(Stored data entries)

== Segment start ==

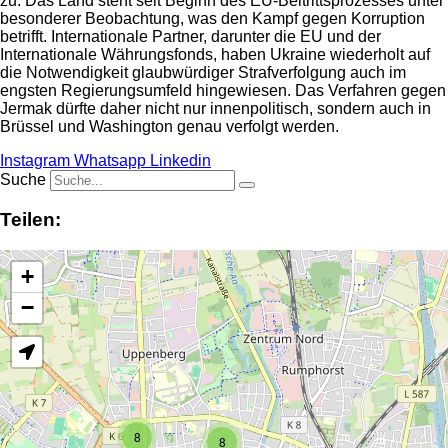
zu: Das Land steht seit Beginn des EU-Beitrittsprozesses unter
besonderer Beobachtung, was den Kampf gegen Korruption
betrifft. Internationale Partner, darunter die EU und der
Internationale Währungsfonds, haben Ukraine wiederholt auf
die Notwendigkeit glaubwürdiger Strafverfolgung auch im
engsten Regierungsumfeld hingewiesen. Das Verfahren gegen
Jermak dürfte daher nicht nur innenpolitisch, sondern auch in
Brüssel und Washington genau verfolgt werden.
Instagram
Whatsapp
Linkedin
Suche
Teilen:
+
−
8
8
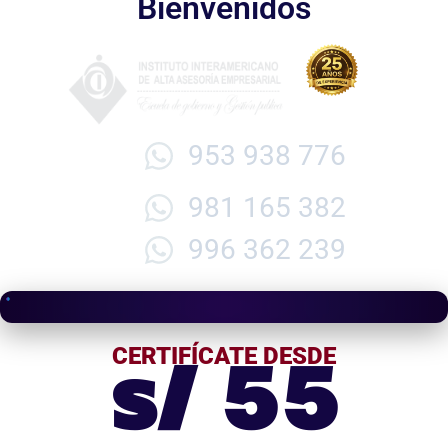
Bienvenidos
953 938 776
981 165 382
996 362 239
s/ 55
CERTIFÍCATE DESDE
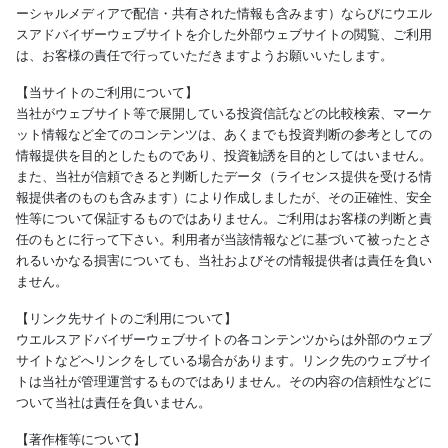
ーシャルメディアで配信・共有された情報も含みます）ならびにウエル
スアドバイザーウェブサイトを介した外部ウェブサイトの閲覧、ご利用
は、お客様の責任で行っていただきますようお願いいたします。
【当サイトのご利用について】
当社がウェブサイト等で展開している投資信託などの比較検索、マーケ
ット情報など全てのコンテンツは、あくまでも投資判断の参考としての
情報提供を目的としたものであり、投資勧誘を目的としてはいません。
また、当社が信頼できると判断したデータ（ライセンス提供を受ける情
報提供者のものも含みます）により作成しましたが、その正確性、安全
性等について保証するものではありません。ご利用はお客様の判断と責
任のもとに行って下さい。利用者が当該情報などに基づいて被ったとさ
れるいかなる損害についても、当社およびその情報提供者は責任を負い
ません。
【リンク先サイトのご利用について】
ウエルスアドバイザーウェブサイトの各コンテンツからは外部のウェブ
サイトなどへリンクをしている場合があります。リンク先のウェブサイ
トは当社が管理運営するものではありません。その内容の信頼性などに
ついて当社は責任を負いません。
【著作権等について】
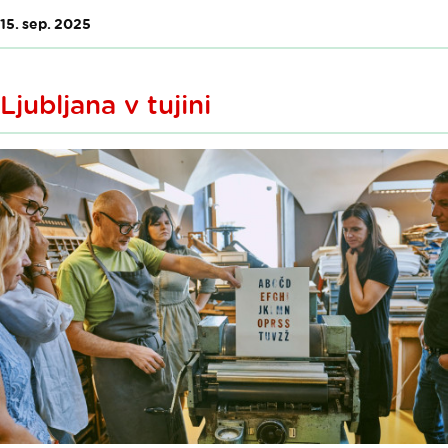
15. sep. 2025
Ljubljana v tujini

== Segment end ==

— Activity —
With the pictures omitted, the entries are to be transcribed in full, exactly as they appear.

— Response to the task —
zu: Das Land steht seit Beginn des EU-Beitrittsprozesses unter
besonderer Beobachtung, was den Kampf gegen Korruption
betrifft. Internationale Partner, darunter die EU und der
Internationale Währungsfonds, haben Ukraine wiederholt auf
die Notwendigkeit glaubwürdiger Strafverfolgung auch im
engsten Regierungsumfeld hingewiesen. Das Verfahren gegen
Jermak dürfte daher nicht nur innenpolitisch, sondern auch in
Brüssel und Washington genau verfolgt werden.
Instagram
Whatsapp
Linkedin
Suche
Teilen:
+
−
8
8
Bienvenidos
953 938 776
981 165 382
996 362 239
s/ 55
CERTIFÍCATE DESDE
ーシャルメディアで配信・共有された情報も含みます）ならびにウエル
スアドバイザーウェブサイトを介した外部ウェブサイトの閲覧、ご利用
は、お客様の責任で行っていただきますようお願いいたします。
【当サイトのご利用について】
当社がウェブサイト等で展開している投資信託などの比較検索、マーケ
ット情報など全てのコンテンツは、あくまでも投資判断の参考としての
情報提供を目的としたものであり、投資勧誘を目的としてはいません。
また、当社が信頼できると判断したデータ（ライセンス提供を受ける情
報提供者のものも含みます）により作成しましたが、その正確性、安全
性等について保証するものではありません。ご利用はお客様の判断と責
任のもとに行って下さい。利用者が当該情報などに基づいて被ったとさ
れるいかなる損害についても、当社およびその情報提供者は責任を負い
ません。
【リンク先サイトのご利用について】
ウエルスアドバイザーウェブサイトの各コンテンツからは外部のウェブ
サイトなどへリンクをしている場合があります。リンク先のウェブサイ
トは当社が管理運営するものではありません。その内容の信頼性などに
ついて当社は責任を負いません。
【著作権等について】
15. sep. 2025
Ljubljana v tujini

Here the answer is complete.